Millions of Americans have already suspended monthly payments to their mortgages. There's a big part of the housing market that is in trouble, and it is of no surprise that it is a middleman of sorts. Mortgage servicers act as a place where investors can place their money to lend out to people in mortgages, companies like Quicken Loans, Inc. and Freedom Mortgage Corp. The problem with the $2 trillion stimulus package from Congress is that it does not address a massive disconnect. Borrowers are allowed to defer payments to mortgage servicers, which make up about 60% of all U.S. mortgages.

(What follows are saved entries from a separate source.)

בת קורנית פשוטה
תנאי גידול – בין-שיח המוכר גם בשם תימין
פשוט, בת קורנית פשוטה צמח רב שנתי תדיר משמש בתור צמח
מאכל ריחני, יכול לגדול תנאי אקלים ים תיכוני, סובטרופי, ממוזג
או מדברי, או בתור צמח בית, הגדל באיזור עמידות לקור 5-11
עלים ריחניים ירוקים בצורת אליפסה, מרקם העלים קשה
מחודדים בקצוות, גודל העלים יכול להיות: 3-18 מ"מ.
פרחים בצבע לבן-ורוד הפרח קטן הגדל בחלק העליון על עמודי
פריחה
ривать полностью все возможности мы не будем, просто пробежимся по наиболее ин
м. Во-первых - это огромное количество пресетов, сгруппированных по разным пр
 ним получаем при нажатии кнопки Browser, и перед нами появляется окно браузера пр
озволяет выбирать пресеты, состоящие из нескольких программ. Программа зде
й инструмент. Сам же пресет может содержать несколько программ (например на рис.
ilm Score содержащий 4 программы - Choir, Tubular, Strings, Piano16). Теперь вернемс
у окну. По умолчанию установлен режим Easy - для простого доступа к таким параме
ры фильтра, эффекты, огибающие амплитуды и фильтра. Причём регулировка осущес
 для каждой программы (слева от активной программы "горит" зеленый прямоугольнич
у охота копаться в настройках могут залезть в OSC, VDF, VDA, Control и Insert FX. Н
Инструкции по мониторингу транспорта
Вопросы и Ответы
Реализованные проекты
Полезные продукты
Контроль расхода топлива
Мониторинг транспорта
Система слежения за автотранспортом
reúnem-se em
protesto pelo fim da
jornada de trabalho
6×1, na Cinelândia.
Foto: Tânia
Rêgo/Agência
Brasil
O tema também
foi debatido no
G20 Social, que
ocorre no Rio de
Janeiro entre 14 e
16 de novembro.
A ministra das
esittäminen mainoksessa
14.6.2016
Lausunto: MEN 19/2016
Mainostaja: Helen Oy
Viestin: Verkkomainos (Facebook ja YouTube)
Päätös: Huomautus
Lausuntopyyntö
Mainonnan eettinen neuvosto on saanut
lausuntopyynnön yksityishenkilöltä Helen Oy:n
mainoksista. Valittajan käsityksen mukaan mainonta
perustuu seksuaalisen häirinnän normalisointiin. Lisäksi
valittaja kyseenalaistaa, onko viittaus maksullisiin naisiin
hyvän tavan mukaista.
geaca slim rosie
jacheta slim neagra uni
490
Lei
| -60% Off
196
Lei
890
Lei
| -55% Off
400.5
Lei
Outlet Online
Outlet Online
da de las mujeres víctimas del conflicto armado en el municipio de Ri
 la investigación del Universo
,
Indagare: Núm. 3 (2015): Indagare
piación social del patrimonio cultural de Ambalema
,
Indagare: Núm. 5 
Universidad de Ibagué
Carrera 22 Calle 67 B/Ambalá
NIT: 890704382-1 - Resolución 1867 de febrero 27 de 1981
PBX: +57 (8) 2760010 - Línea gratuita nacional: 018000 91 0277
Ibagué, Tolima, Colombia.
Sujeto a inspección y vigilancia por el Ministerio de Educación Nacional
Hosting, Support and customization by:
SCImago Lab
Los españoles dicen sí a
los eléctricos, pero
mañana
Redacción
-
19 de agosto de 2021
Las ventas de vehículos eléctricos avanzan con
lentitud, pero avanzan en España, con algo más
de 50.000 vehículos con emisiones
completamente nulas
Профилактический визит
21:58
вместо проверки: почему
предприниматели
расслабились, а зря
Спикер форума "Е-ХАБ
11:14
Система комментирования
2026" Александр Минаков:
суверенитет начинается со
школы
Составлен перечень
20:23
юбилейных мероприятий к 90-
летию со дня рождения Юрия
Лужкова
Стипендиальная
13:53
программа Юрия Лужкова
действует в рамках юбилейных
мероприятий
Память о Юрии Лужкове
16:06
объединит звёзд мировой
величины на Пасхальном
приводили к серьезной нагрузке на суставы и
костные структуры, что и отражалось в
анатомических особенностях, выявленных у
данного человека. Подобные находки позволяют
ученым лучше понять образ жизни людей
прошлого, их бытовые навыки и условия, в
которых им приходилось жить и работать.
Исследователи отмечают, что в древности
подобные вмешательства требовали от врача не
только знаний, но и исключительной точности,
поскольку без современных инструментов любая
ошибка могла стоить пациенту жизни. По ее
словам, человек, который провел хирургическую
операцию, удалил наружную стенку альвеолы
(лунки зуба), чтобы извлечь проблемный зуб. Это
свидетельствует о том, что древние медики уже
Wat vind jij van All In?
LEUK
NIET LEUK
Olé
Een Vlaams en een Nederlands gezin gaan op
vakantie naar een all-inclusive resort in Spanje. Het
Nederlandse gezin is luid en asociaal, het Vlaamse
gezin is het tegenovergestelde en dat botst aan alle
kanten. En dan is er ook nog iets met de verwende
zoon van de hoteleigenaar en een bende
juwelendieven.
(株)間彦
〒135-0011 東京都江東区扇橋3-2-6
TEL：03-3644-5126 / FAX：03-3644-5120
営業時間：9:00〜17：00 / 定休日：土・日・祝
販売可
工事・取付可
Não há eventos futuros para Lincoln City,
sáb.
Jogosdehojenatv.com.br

However, mortgage servicers are still on the hook to pay their investors. If you think Fannie Mae and Freddie Mac will bail them out, think again, as the Federal Housing Finance Agency Director Mark Calabria isn't about to help. He oversees the two government agencies. Mr. Calabria claims that they are unlikely to provide liquidity to mortgage servicers unless the issue lasts longer than a year. It sounds like a problem for the Fed to solve.
Housing was always seen as a place where you can store a large amount of wealth; in most cases, the majority of families' overall net worth is in their homes to fight inflation. Well, we haven't seen significant inflation in decades now. And with the coronavirus lockdown and recession, maybe depression, here, there is going to be a massive disinflationary shock to the system. That is really why the Fed is pumping so much money into the system to avoid deflation on a level not seen since the Great Depression. We're already seeing some of the shockingly bad economic numbers come in; would it be a surprise to see deflation enter the foray? That could be another nail in the coffin that is the housing market, a market already under incredible stress. At a minimum, housing is set to take a major hit, and the spillover and wealth effect of this cannot be understated.